→ 研读文本
-- -- --
HDU

N planets are connected by M bidirectional channels that allow instant transportation. It's always possible to travel between any two planets through these channels. 
　　If we can isolate some planets from others by breaking only one channel , the channel is called a bridge of the transportation system. 
People don't like to be isolated. So they ask what's the minimal number of bridges they can have if they decide to build a new channel. 
　　Note that there could be more than one channel between two planets. 

Input

　　The input contains multiple cases. 
　　Each case starts with two positive integers N and M , indicating the number of planets and the number of channels. 
　　(2<=N<=200000, 1<=M<=1000000) 
　　Next M lines each contains two positive integers A and B, indicating a channel between planet A and B in the system. Planets are numbered by 1..N. 
　　A line with two integers '0' terminates the input.

Output

　　For each case, output the minimal number of bridges after building a new channel in a line.

Sample Input

4 4
1 2
1 3
1 4
2 3
0 0 

Sample Output

0

给出一个连通图

让你加一条路 求最小的桥数

那么我们缩点之后 这个问题就转化成了树的问题

我们只需要求树的最长一条链即可

树上的最长的链也叫树的直径

简单说一下树的直径的求法

对于一棵树任取一点跑dfs那么据这个点距离最远的点一定是树的直径中的一点

然后在以这个点再跑一遍dfs 那么最长的一条链就是树的直径了

用邻接表t了

用vector又过了

最近有点开始怀疑邻接表的性能有时其实是不如vetcor的

注意的是本题用栈会爆

附上扩栈语句

#pragma comment(linker, "/STACK:102400000,102400000")
-- -- --
→ 所给材料
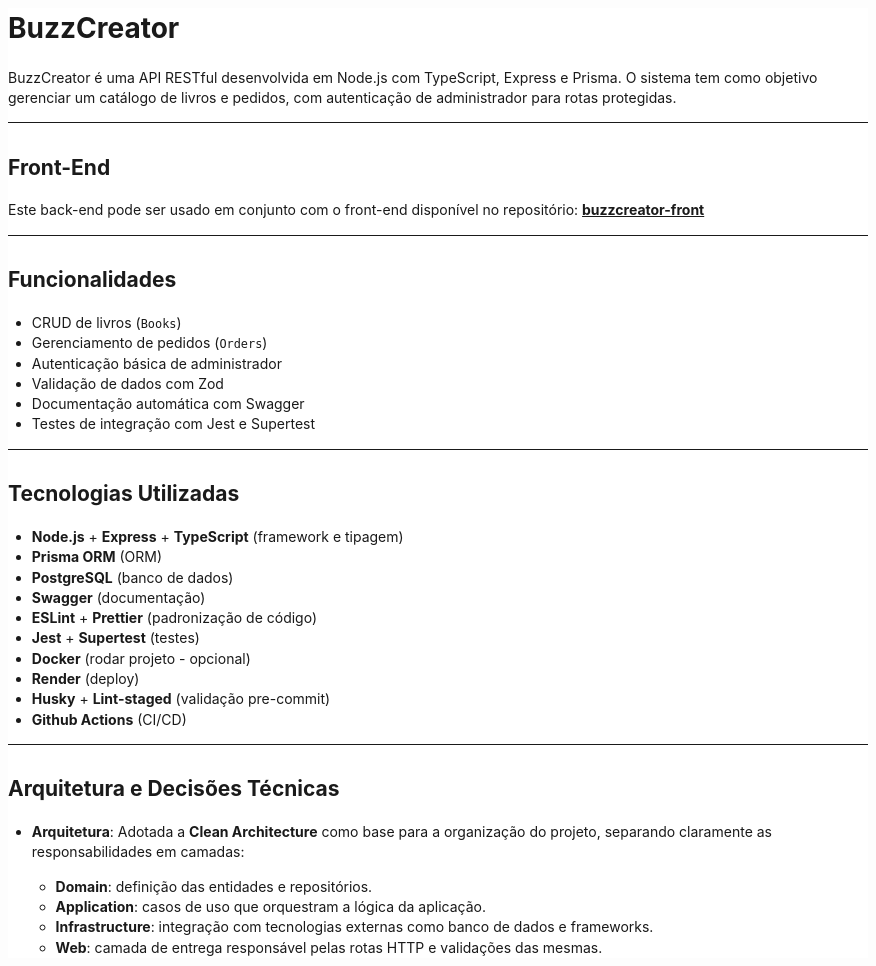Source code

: # BuzzCreator

BuzzCreator é uma API RESTful desenvolvida em Node.js com TypeScript, Express e Prisma. O sistema tem como objetivo gerenciar um catálogo de livros e pedidos, com autenticação de administrador para rotas protegidas.

---

## Front-End

Este back-end pode ser usado em conjunto com o front-end disponível no repositório: **[buzzcreator-front](https://github.com/WillianSantosC/buzzcreator-front)**

---

## Funcionalidades

- CRUD de livros (`Books`)
- Gerenciamento de pedidos (`Orders`)
- Autenticação básica de administrador
- Validação de dados com Zod
- Documentação automática com Swagger
- Testes de integração com Jest e Supertest

---

## Tecnologias Utilizadas

- **Node.js** + **Express** + **TypeScript** (framework e tipagem)
- **Prisma ORM** (ORM)
- **PostgreSQL** (banco de dados)
- **Swagger** (documentação)
- **ESLint** + **Prettier** (padronização de código)
- **Jest** + **Supertest** (testes)
- **Docker** (rodar projeto - opcional)
- **Render** (deploy)
- **Husky** + **Lint-staged** (validação pre-commit)
- **Github Actions** (CI/CD)

---

## Arquitetura e Decisões Técnicas

- **Arquitetura**: Adotada a **Clean Architecture** como base para a organização do projeto, separando claramente as responsabilidades em camadas:

  - **Domain**: definição das entidades e repositórios.
  - **Application**: casos de uso que orquestram a lógica da aplicação.
  - **Infrastructure**: integração com tecnologias externas como banco de dados e frameworks.
  - **Web**: camada de entrega responsável pelas rotas HTTP e validações das mesmas.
-- -- --
→ 待做练习
1 – 把关于最少桥数问题的文章中的一段原样抄录下来，从“Note that there”开始，到“(2<=N<=200000, 1<=M<=1000000)”结束。
2 – 请从关于最少桥数问题的文章最后一句之后续写下去。

→ 题目解答
1 –
Note that there could be more than one channel between two planets. 

Input

　　The input contains multiple cases. 
　　Each case starts with two positive integers N and M , indicating the number of planets and the number of channels. 
　　(2<=N<=200000, 1<=M<=1000000)

2 –
#include<cstdio>
#include<iostream>
#include<cstring>
#include<map>
#include<stack>
#include<algorithm>
#include<vector>
using namespace std;
int st[200005];
vector<int>ve[200005],ve2[200005];
int dfn[200005];
int low[200005];
int belong[200005];
int top=0;//栈顶
int id=0;
int num=0;//分量数
int n,m;
int MAX=0;//直径
int p;
void tarjan(int x,int last)
{
    int flag=0;//定义第几次看到回溯父节点
    st[++top]=x;
    dfn[x]=low[x]=++id;
    for(int i=0; i<ve[x].size(); i++)
    {
        int temp=ve[x][i];
        if(temp==last&&flag==0)
        {
            flag=1;
            continue;
        }
        if(!dfn[temp])
        {
            tarjan(temp,x);
            low[x]=min(low[x],low[temp]);
        }
        else
        {
            low[x]=min(low[x],dfn[temp]);
        }
    }
    if(dfn[x]==low[x])//边双缩点
    {
        num++;
        while(st[top]!=x)
        {
            belong[st[top]]=num;
            top--;
        }
        belong[st[top]]=num;
        top--;
    }
    return ;
}
void suodian()
{
    for(int i=1; i<=n; i++)
    {
        for(int j=0; j<ve[i].size(); j++)
        {
            if(belong[i]!=belong[ve[i][j]])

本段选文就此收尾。